I think it is very important that pharmacists take more care about how patients take
their medicine. A lot of harm can be taken away by pharmacists, if they are pointed to it and
if they got the tools for it. It would take away a lot of (easy) work and hence pressure from
the doctors, and give pharmacists back what they’ve lost: care about people.
2. WENDY GREENALL – COUNTERFEIT MEDICINES: PFIZER’S FORENSIC LABORATORIES
In times where internet is an important part of our life, counterfeit becomes very
dangerous, because drugs can be sold with easy access. The difference between counterfeit
and the real drug is big, if you consider that the real drug saves lifes and the counterfeit
medicine kills people. But this difference is not always clear from the outside, and even for
trained people it is most of the time impossible to pick out the counterfeit medicine.
Problems of counterfeit are production in unsanitary conditions, the fact that they look like a
general product and containing no active pharmaceutical ingredient (API), another (toxic)
API or the API in wrong concentration.
I think it’s very important that the governments work together to fight against
counterfeit medicines and help pharmacists and patients to differentiate between a real
drug and the counterfeit medicine. This will keep the drugs that we give to patients safe.
3. ALEXANDER ALEX – COMPUTATIONAL CHEMISTRY IN DRUG DISCOVERY: CAN WE
IMPROVE PRODUCTIVITY AND REDUCE ATTRITION?
Since 1980, the number of new chemical entities per year stays constant, despite
increasing research budgets. Most of the molecules fail in the early stages of development.
This high attrition rate is a big problem in drug research.
15 years ago, attrition rate was mainly caused by problems with the kinetic properties
of the drug. To get the drug into the cell was big issue. about 2004, most of the attrition was
caused by side effects and toxicity. Nowadays, a lack of efficiency is the biggest cause of
attrition.
To make drug research more productive, computational chemistry is an essential tool.
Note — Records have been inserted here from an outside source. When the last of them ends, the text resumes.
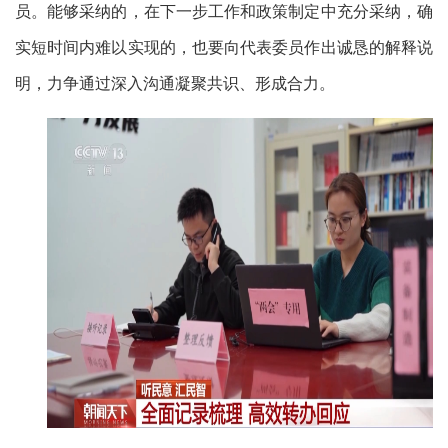
员。能够采纳的，在下一步工作和政策制定中充分采纳，确
实短时间内难以实现的，也要向代表委员作出诚恳的解释说
明，力争通过深入沟通凝聚共识、形成合力。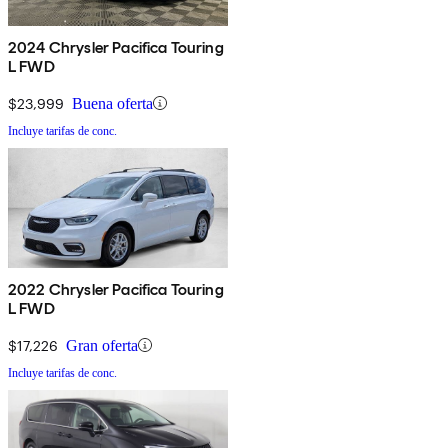
2024 Chrysler Pacifica Touring
L FWD
$23,999
Buena oferta
Incluye tarifas de conc.
2022 Chrysler Pacifica Touring
L FWD
$17,226
Gran oferta
Incluye tarifas de conc.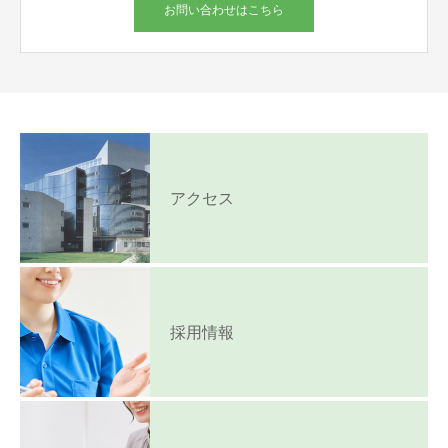
お問い合わせはこちら
アクセス
採用情報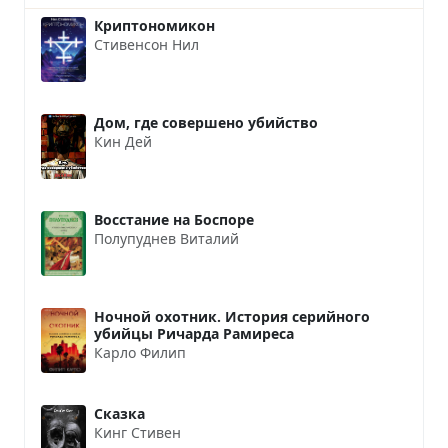
Криптономикон
Стивенсон Нил
Дом, где совершено убийство
Кин Дей
Восстание на Боспоре
Полупуднев Виталий
Ночной охотник. История серийного
убийцы Ричарда Рамиреса
Карло Филип
Сказка
Кинг Стивен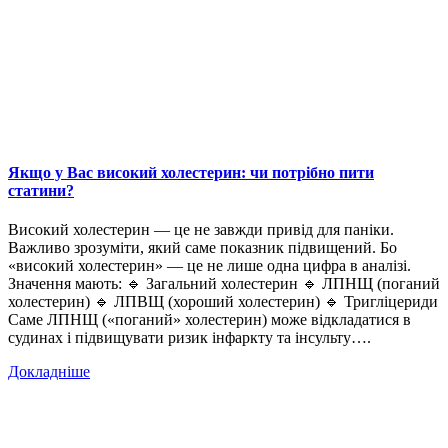
Якщо у Вас високий холестерин: чи потрібно пити
статини?
Високий холестерин — це не завжди привід для паніки.
Важливо зрозуміти, який саме показник підвищений. Бо
«високий холестерин» — це не лише одна цифра в аналізі.
Значення мають: 🔹 Загальний холестерин 🔹 ЛПНЩ (поганий
холестерин) 🔹 ЛПВЩ (хороший холестерин) 🔹 Тригліцериди
Саме ЛПНЩ («поганий» холестерин) може відкладатися в
судинах і підвищувати ризик інфаркту та інсульту….
Докладніше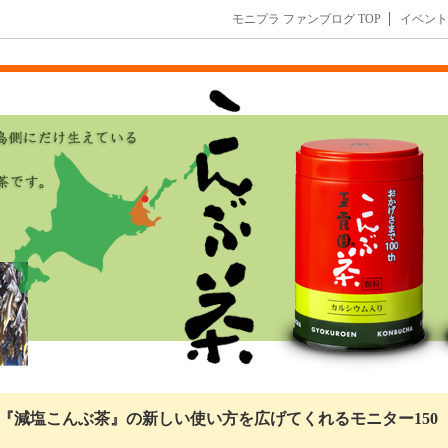
モニプラ ファンブログ TOP
イベント
『減塩こんぶ茶』の新しい使い方を広げてくれるモニター150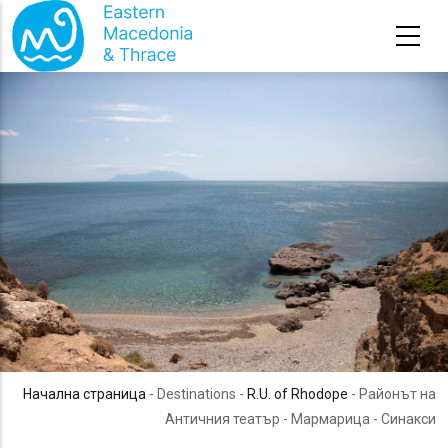
Премини към основното съдържание
Начална страница
- Destinations -
R.U. of Rhodope
- Районът на
Античния театър - Мармарица - Синакси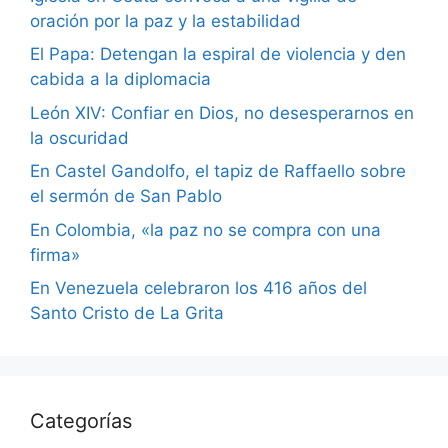
oración por la paz y la estabilidad
El Papa: Detengan la espiral de violencia y den
cabida a la diplomacia
León XIV: Confiar en Dios, no desesperarnos en
la oscuridad
En Castel Gandolfo, el tapiz de Raffaello sobre
el sermón de San Pablo
En Colombia, «la paz no se compra con una
firma»
En Venezuela celebraron los 416 años del
Santo Cristo de La Grita
Categorías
With computational design, computational chemistry and virtual screening methods, a
lot of ‘bad molecules’ with a high risk of attrition can already filtered out. In this way, cycling
time in drug discovery can be reduced and hit finding can be enhanced.
I think that computational chemistry in drug discovery is indispensable. But computers
don’t know everything, and I fear that if research only relies on computational models, a lot
of information will be lost.
4. RICHARD O’KENNEDY – APPLICATIONS OF ANTIBODIES IN THE ANALYSIS OF DRUGS,
DISEASE MARKERS, BACTERIA AND TOXINS
There are three important types of antibodies: polyclonal, monoclonal and
recombinant. The last type is not easy to produce and has a high cost, but has a high capacity
of improvement. This means that it is easy to design it with the characteristic you want.
An important application of antibodies is the use as biomarker by cardiovascular
damage: cardiac troponin I is released from the heart, a specific antibody recognizes it.
Another application could be the detection of listeriosis (caused by the bacteria Listeria
monocytogenes). As target, L. Monocytogenes virulence-associated proteins can be used.
There can be antibodies synthesized that are very sensitive to warfarin, morphine and
aflatoxines. In this way, warfarin can be detected in urine. Morphine, which is the main
metabolite of heroin, can be found in saliva in case of heroin abuse. Aflatoxines are very
toxic secondary metabolites of Aspergillus and are found as contaminants in many foods. An
assay with antibodies is very sensitive to detect these contaminants.
It is amazing how many applications there are for antibodies. It is really worthy to
invest more money in research about antibodies, I think.